Rewrite all of the data below as a numbered list, one line per item and no blank lines.

**** Data for processing

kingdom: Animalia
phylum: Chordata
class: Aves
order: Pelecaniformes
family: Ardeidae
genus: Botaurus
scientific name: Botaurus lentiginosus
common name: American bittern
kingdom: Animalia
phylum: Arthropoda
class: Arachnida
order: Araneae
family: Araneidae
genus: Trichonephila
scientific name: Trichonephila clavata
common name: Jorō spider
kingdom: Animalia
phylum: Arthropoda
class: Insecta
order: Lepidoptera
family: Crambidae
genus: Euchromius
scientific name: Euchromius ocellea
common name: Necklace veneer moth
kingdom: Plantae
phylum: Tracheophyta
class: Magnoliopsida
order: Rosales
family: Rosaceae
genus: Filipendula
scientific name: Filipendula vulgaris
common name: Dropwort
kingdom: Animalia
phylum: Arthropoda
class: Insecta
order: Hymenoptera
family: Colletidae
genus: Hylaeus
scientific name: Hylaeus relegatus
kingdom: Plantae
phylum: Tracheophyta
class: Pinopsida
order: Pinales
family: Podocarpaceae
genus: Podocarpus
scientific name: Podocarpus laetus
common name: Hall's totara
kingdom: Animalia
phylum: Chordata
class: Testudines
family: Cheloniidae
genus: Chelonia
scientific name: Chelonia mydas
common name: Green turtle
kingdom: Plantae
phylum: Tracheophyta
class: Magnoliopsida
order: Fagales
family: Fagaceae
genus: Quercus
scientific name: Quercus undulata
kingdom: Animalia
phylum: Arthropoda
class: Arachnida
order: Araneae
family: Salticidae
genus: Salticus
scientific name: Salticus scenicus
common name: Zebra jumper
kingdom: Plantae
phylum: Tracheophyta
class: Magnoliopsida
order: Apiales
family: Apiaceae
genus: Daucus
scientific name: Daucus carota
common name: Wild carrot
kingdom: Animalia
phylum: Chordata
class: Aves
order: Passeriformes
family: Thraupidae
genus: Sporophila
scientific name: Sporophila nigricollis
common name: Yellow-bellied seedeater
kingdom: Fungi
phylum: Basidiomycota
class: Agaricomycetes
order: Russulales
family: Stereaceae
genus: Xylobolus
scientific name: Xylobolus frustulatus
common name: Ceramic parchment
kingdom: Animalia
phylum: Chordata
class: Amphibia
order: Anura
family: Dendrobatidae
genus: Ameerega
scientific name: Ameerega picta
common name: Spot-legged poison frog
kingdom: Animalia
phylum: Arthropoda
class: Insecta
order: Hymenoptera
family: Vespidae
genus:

********

- [Correct answer]
1. kingdom: Animalia
2. phylum: Chordata
3. class: Aves
4. order: Pelecaniformes
5. family: Ardeidae
6. genus: Botaurus
7. scientific name: Botaurus lentiginosus
8. common name: American bittern
9. kingdom: Animalia
10. phylum: Arthropoda
11. class: Arachnida
12. order: Araneae
13. family: Araneidae
14. genus: Trichonephila
15. scientific name: Trichonephila clavata
16. common name: Jorō spider
17. kingdom: Animalia
18. phylum: Arthropoda
19. class: Insecta
20. order: Lepidoptera
21. family: Crambidae
22. genus: Euchromius
23. scientific name: Euchromius ocellea
24. common name: Necklace veneer moth
25. kingdom: Plantae
26. phylum: Tracheophyta
27. class: Magnoliopsida
28. order: Rosales
29. family: Rosaceae
30. genus: Filipendula
31. scientific name: Filipendula vulgaris
32. common name: Dropwort
33. kingdom: Animalia
34. phylum: Arthropoda
35. class: Insecta
36. order: Hymenoptera
37. family: Colletidae
38. genus: Hylaeus
39. scientific name: Hylaeus relegatus
40. kingdom: Plantae
41. phylum: Tracheophyta
42. class: Pinopsida
43. order: Pinales
44. family: Podocarpaceae
45. genus: Podocarpus
46. scientific name: Podocarpus laetus
47. common name: Hall's totara
48. kingdom: Animalia
49. phylum: Chordata
50. class: Testudines
51. family: Cheloniidae
52. genus: Chelonia
53. scientific name: Chelonia mydas
54. common name: Green turtle
55. kingdom: Plantae
56. phylum: Tracheophyta
57. class: Magnoliopsida
58. order: Fagales
59. family: Fagaceae
60. genus: Quercus
61. scientific name: Quercus undulata
62. kingdom: Animalia
63. phylum: Arthropoda
64. class: Arachnida
65. order: Araneae
66. family: Salticidae
67. genus: Salticus
68. scientific name: Salticus scenicus
69. common name: Zebra jumper
70. kingdom: Plantae
71. phylum: Tracheophyta
72. class: Magnoliopsida
73. order: Apiales
74. family: Apiaceae
75. genus: Daucus
76. scientific name: Daucus carota
77. common name: Wild carrot
78. kingdom: Animalia
79. phylum: Chordata
80. class: Aves
81. order: Passeriformes
82. family: Thraupidae
83. genus: Sporophila
84. scientific name: Sporophila nigricollis
85. common name: Yellow-bellied seedeater
86. kingdom: Fungi
87. phylum: Basidiomycota
88. class: Agaricomycetes
89. order: Russulales
90. family: Stereaceae
91. genus: Xylobolus
92. scientific name: Xylobolus frustulatus
93. common name: Ceramic parchment
94. kingdom: Animalia
95. phylum: Chordata
96. class: Amphibia
97. order: Anura
98. family: Dendrobatidae
99. genus: Ameerega
100. scientific name: Ameerega picta
101. common name: Spot-legged poison frog
102. kingdom: Animalia
103. phylum: Arthropoda
104. class: Insecta
105. order: Hymenoptera
106. family: Vespidae
107. genus:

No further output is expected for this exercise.